Filter the records below down to the lines that contain the word "Utah". Copy each such line.

Stored records:
━━━━

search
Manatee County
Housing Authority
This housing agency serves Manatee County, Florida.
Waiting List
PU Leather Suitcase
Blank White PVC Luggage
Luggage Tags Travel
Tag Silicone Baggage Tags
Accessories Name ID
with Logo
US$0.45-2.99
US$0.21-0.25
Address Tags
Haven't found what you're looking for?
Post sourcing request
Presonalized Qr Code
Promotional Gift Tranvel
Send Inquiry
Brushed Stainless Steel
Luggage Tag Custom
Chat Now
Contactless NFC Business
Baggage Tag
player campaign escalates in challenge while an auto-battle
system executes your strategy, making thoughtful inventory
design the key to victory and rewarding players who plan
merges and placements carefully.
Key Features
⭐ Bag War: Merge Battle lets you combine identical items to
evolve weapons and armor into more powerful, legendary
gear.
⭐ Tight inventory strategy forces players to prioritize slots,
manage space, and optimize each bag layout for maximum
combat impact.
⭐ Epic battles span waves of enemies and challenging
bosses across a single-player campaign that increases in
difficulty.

━━━━

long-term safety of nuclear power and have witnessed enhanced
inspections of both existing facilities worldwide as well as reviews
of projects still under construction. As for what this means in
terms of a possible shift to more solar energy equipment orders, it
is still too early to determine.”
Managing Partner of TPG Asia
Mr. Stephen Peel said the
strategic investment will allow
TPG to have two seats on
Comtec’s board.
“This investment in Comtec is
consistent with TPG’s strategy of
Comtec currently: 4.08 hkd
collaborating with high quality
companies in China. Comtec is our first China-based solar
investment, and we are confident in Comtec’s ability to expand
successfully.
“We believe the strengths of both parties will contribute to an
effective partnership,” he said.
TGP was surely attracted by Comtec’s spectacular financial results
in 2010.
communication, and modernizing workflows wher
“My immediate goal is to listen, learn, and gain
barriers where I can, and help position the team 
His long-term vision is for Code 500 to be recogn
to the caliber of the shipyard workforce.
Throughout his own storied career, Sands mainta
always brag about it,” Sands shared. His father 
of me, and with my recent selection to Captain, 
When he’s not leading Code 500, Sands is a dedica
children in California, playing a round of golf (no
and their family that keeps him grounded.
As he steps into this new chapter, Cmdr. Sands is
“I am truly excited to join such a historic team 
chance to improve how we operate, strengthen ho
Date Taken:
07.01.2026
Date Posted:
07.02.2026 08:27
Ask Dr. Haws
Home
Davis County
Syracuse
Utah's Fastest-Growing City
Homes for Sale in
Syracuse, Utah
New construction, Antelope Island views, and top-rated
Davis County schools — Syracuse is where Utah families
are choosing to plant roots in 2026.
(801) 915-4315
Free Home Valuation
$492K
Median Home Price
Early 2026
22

━━━━

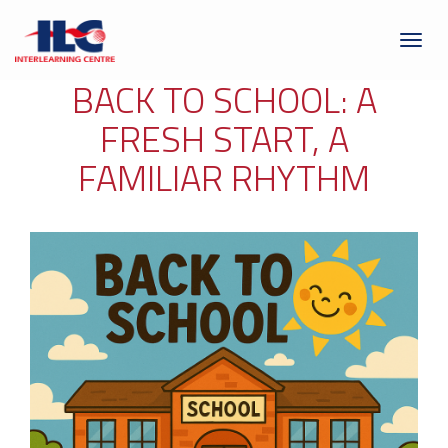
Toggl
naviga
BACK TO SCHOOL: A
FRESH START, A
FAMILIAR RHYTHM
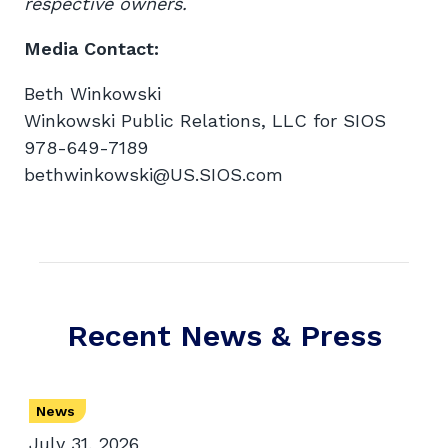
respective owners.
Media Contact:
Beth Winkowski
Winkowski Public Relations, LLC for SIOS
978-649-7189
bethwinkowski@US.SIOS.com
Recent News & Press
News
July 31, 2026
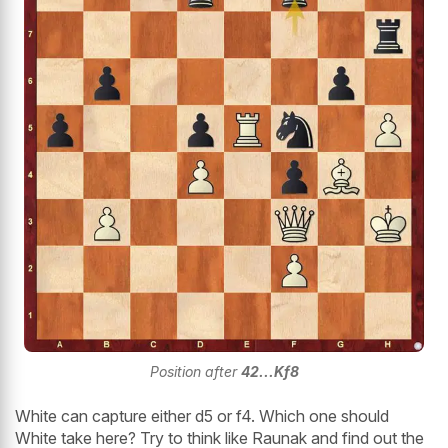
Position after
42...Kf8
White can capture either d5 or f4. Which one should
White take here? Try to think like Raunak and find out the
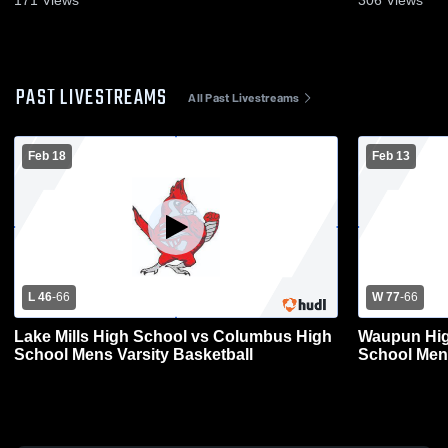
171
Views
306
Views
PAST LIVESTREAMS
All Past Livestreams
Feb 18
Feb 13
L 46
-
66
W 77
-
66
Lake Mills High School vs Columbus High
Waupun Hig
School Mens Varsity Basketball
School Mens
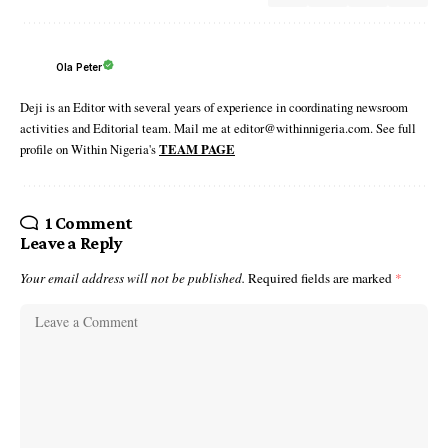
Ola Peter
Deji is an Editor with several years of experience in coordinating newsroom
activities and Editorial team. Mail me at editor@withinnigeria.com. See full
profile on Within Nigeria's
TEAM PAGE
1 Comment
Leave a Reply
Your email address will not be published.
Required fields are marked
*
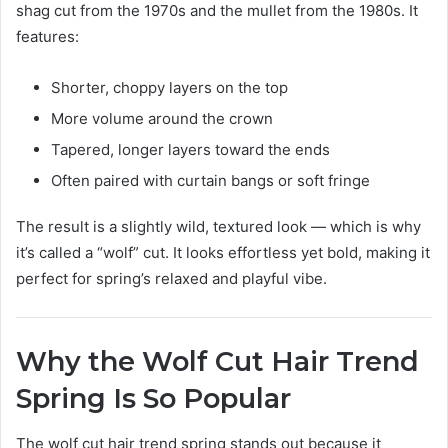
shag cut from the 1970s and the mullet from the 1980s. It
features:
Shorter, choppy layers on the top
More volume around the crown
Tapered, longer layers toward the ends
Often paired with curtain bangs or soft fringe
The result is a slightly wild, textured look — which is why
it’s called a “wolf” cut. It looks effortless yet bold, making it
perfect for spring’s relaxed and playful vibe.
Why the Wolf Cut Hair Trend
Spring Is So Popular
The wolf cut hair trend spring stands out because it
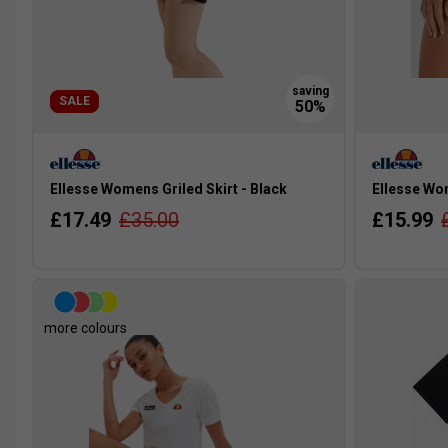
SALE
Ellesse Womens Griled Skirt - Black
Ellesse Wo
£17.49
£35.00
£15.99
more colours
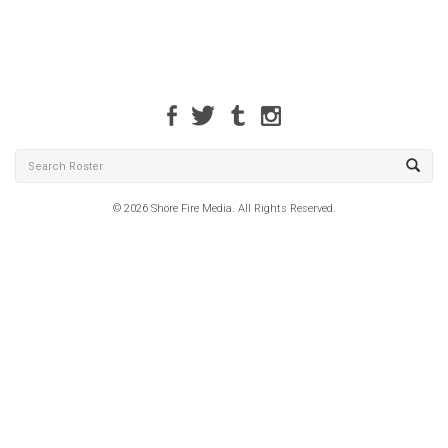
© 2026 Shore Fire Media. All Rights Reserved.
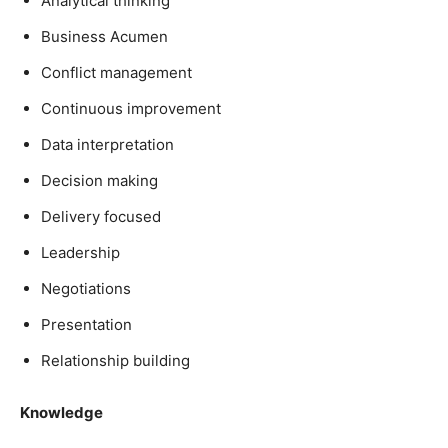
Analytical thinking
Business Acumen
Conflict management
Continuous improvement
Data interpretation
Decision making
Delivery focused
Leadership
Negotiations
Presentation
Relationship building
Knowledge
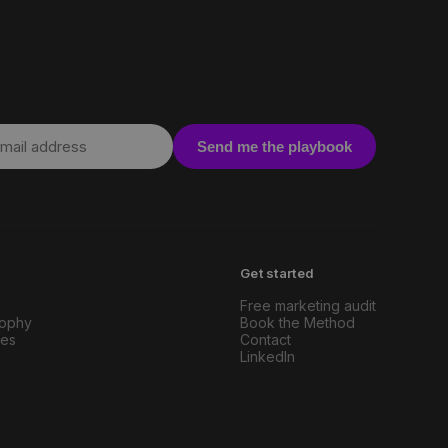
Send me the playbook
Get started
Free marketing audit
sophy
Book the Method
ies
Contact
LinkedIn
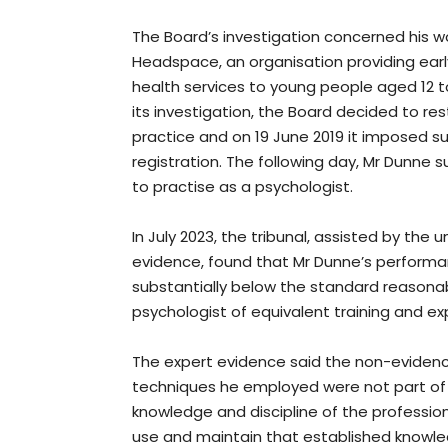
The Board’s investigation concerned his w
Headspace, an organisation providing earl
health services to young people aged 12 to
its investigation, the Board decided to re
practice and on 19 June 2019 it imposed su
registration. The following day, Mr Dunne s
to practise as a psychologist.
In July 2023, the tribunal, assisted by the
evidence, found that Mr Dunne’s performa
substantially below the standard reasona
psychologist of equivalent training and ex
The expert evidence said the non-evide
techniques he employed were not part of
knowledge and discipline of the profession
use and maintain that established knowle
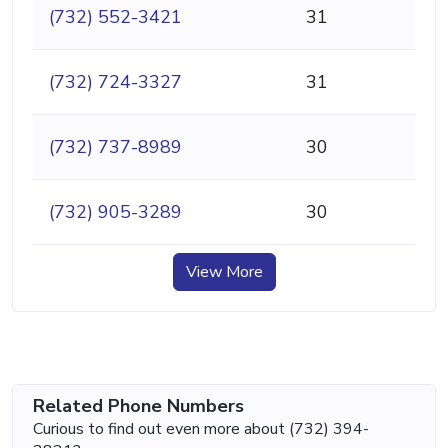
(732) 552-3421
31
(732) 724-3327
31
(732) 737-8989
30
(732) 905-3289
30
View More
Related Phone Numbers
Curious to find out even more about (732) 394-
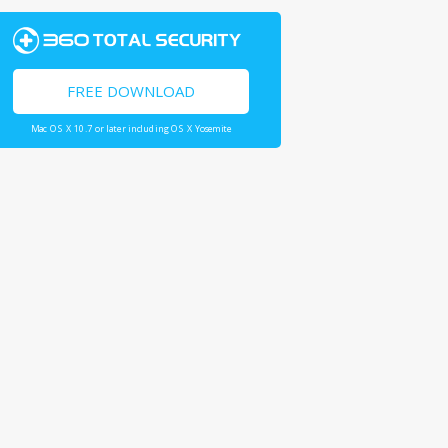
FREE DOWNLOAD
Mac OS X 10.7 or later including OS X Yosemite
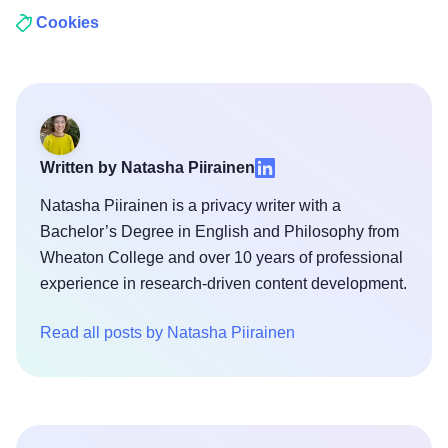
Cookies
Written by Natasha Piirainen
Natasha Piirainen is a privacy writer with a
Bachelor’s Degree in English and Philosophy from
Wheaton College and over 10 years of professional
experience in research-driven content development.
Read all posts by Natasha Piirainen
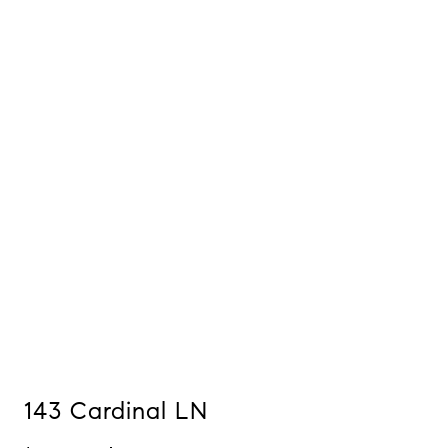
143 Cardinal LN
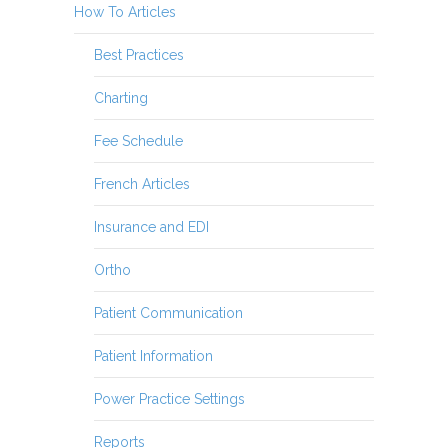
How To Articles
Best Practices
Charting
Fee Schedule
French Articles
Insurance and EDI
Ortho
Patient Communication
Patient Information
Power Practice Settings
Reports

━━━━

COMPLETED EXERCISE:
Utah's Fastest-Growing City
Syracuse, Utah
Davis County schools — Syracuse is where Utah families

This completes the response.